Il termine “buonismo”, sorto e diffuso in ambito politico, ha gradualmente assunto un’accezione assai spregiativa: è palese, dunque, che tale vocabolo, pur provenendo dalla parola “buono”, si è progressivamente distanziato dalla stessa e ha quindi conseguito una propria sfumatura semantica, un proprio spazio concettuale: improbabile, in questo senso, la teoria avanzata da Saviano, perché volta ad affermare l’esatto contrario – un contrario secondo il quale il termine “buonismo” coinciderebbe con una sorta di maschera vacua ed inconsistente, ossia con una parola priva di qualsiasi spessore. Per comprendere nitidamente quale distanza separi i concetti di “buono” e “buonismo – e quindi afferrare l’argomento che squalifica la tesi di Saviano – è tuttavia necessario epurare il termine “buonismo” dai morbosi e noncuranti abusi che ha patito e che tuttora patisce, i quali ne offuscano la relativa dimensione semantica: il termine “buonismo”, infatti, non è la categoria nella quale gettare qualsiasi ragionamento diverso dal proprio, o qualsiasi atto testo al perseguimento di ideali diversi dall’egoismo più sfrenato, o – ancora – ogni discorso sviluppato con moderazione ed equilibrio. (La categoria-spazzatura appena illustrata è ciò che nasce dall’abuso del Buonismo, ossia dall’applicare tale parola anche a ciò che non è deformazione del Buono, ma il Buono in sé: è la categoria che nasce, quindi, quando il vocabolo in questione si tramuta in un gorgo che tutto ingurgita indifferentemente.) Il termine “buonismo”, in realtà, acquisisce piena ed espressiva valenza se rapportato ad una determinata forma mentis e ad un preciso modus loquendi: quali? Si tratta di categorie del pensare e del dire che, quando applicate, generano una corruzione del Buono (che, in ultima analisi, è il Bene): se il Buono diviene Buonismo – le maiuscole, che qualcuno potrebbe definire “altisonanti”, sono qui utilizzate per evidenziare che si sta discutendo di categorie concettuali –, si sceglie di ignorare il Buono, e non di nasconderlo dietro ad inquietanti maschere.

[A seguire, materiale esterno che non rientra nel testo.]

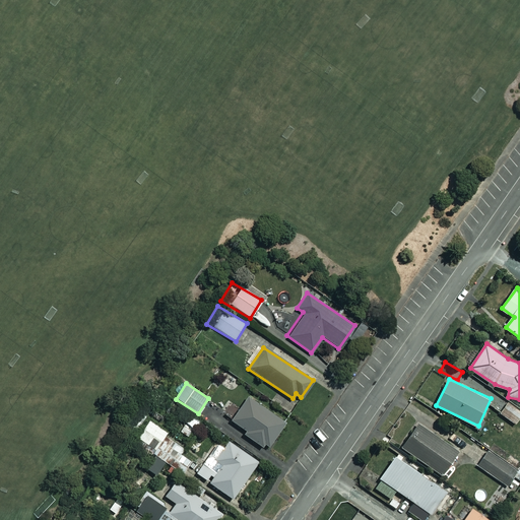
[(284,421),(247,397),(231,421),(245,431),(242,434),(266,449),(284,421)]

Il Buonismo è la costa cui approda chi si lascia sedurre da un’immagine (ir)riflessa del Buono, da un miraggio che, essendo tale, non coincide con il Buono in sé, ma con un Buono apparente, apparente perché non originato da un processo critico e consapevole: la forma mentis tipica di chi appoggia il Buonismo è a-critica, accetta un’immagine cristallizzata e convenzionale, un ritratto del quale il “buonista” si appropria senza interrogare sé stesso, senza avvalersi della dialettica socratica che permette alla propria mente di procedere immanentemente verso il Buono, il quale si rivela soltanto quando è frutto di un percorso cosciente e non di un’imposizione retta da comuni stereotipi. Ad una forma mentis simile consegue, ovviamente, un modus loquendi altrettanto distorto: il “buonista” dice in maniera stucchevole, dice adeguandosi, dice senza capire sinceramente, dice perché aderisce passivamente al Buono qualunque, ossia ad un concetto che non sa definire perché non conosce personalmente. Il Buonismo è la modella di turno che predica e pontifica intorno a svariate cause sociali, ma poi lavora e guadagna tramite coloro che definisce “nemici”; il Buonismo è giustificare le proprie azioni con un “Perché sì!” dal carattere disgustosamente tautologico; il Buonismo è parlare del Buono, ma non saper rispondere al Ti esti? Socratico; il Buonismo è carezzare il volto dell’etica, ma non esser capaci di baciarne le labbra: il Buonismo ignora il Buono, è vestire un’illusione, è sinonimo di non-pensiero, e il non-pensiero è pericoloso: non serve dimostrarlo.

Dunque esistono e il Buonismo – deformazione del Buono che si palesa come forma del non-pensiero – e l’abuso del Buonismo – deformazione di una deformazione che proviene da un incremento esponenziale del non-pensiero –: sono nemici, hanno un nome e debbono essere combattuti.